The invention concerns the technical sector of packaging machines, which are arranged downstream of machines for producing articles in order to receive the articles, order them and insert them into corresponding packagings.
In particular, the invention refers to the packaging of articles constituted by sachets or pouches for granular or liquid products, known in the trade as stickpacks, a predetermined number of which are piled and then placed in relative cartons.
In this technical sector, machines for producing stickpacks are part of the category known as “sachet-filling machines”, while the machines for placing them in cartons are known as “cartoning machines”.
The most commonly used type of stickpack filling machine is a vertical machine. The taut band which will form the stickpack is unwound from a spool and brought to the upper part of the machine. Suitable cutters divide the band longitudinally into a predetermined number of strips, all having a same width.
Each strip is fed into a relative dropping channel, in which the following are provided, in order:                folding organs, which roll the strip in the direction of its width so as to form a continuous tubular packaging;        longitudinal sealing organs, which seal the overlapping edges of the continuous tubular packaging and close the packaging;        transverse sealing organs, which are activated horizontally in a phase relation with the stepped descent of the continuous tubular packaging, dividing the internal volume of the underlying sealed stickpack from the upper stickpack in formation, which operation defines the bottom of the stickpack;        pouring organs located above the transverse sealing organs, which project into the continuous tubular packaging and dispense dosed quantities of granular or liquid product into the stickpack being formed;        cutting organs, which are activated in a phase relation with the descent of the continuous tubular packaging and separate the lowest stickpack from the continuous tubular packaging, which stickpack has been filled with the product and sealed.        
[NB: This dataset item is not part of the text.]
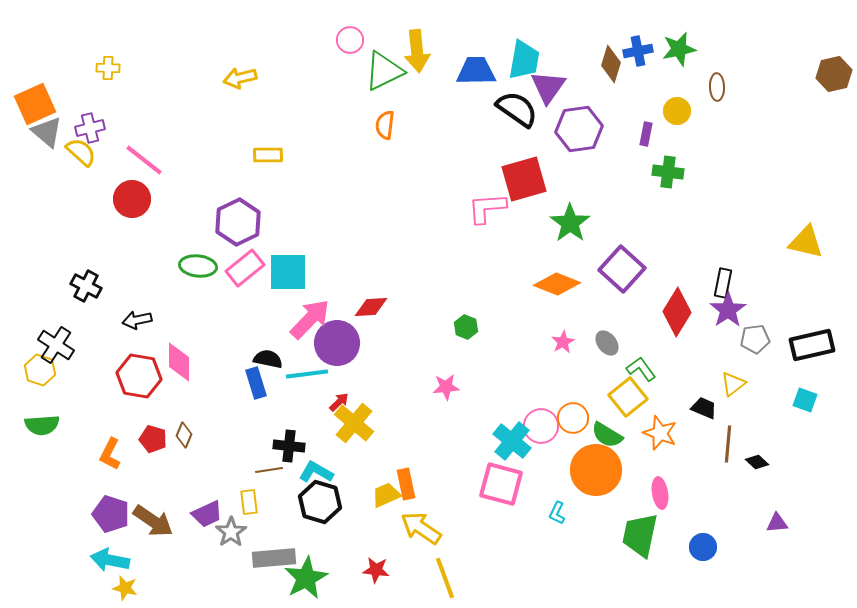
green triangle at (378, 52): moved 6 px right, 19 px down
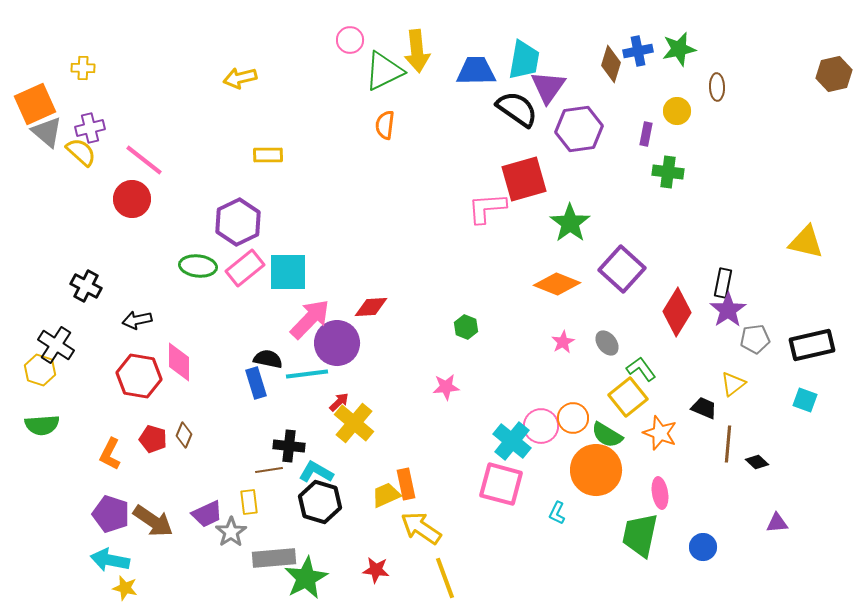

The various dropping channels, each being provided with the above-listed organs, are arranged side by side, and distanced by a constant interaxial measurement which is equal to the width of the strips; obviously the same interaxial measurement separates one stickpack from the stickpack adjacent to it, at the exit zone in the lower part of the machine.
The vertically-arranged stickpacks exiting from the machine are collected by handling organs, for example of the “pick and place” type, which have a same number of heads as there are dropping channels, and are arranged with the same interaxial measurement, which handling organs insert the horizontally arranged stickpacks into corresponding queued walled compartments of a conveyor line associated to the cartoning machine which is arranged downstream.
The pick and place cycle is repeated until a predetermined number stickpacks has been placed in each compartment.
The compartments are distanced from each other by the same interaxial measurement as the dropping channels; the walls of each compartment, as is known, are arranged at right angles relative to the direction of advancement of the line and are positioned, in the above-described application, at a slightly lower height than the height of the carton in which the batch of stickpacks will be placed.
Given the same interaxial measurement however, the distance between the walls of each compartment can vary according to the format of the carton which, in turn, will be larger or smaller according to the number of stickpacks it has to contain.
Consequently, there is no control over the position of the stickpacks when they are being placed in the compartments, therefore each batch of stickpacks arranges itself differently, firstly in the relative compartments and subsequently in a relative carton, while remaining within the same overall area.
Thus it is clearly impossible to form an ordered pile of stickpacks and keep their arrangement under control up to the moment when they are placed in the carton; this precludes the following operating modalities:                placing an ordered pile inside a precisely-sized format of carton, that is, a carton having dimensions only slightly greater than the pile itself;        placing more than one ordered pile into a precisely-sized carton;        placing more than one ordered pile into a precisely-sized carton which is provided with separators between one pile and the next.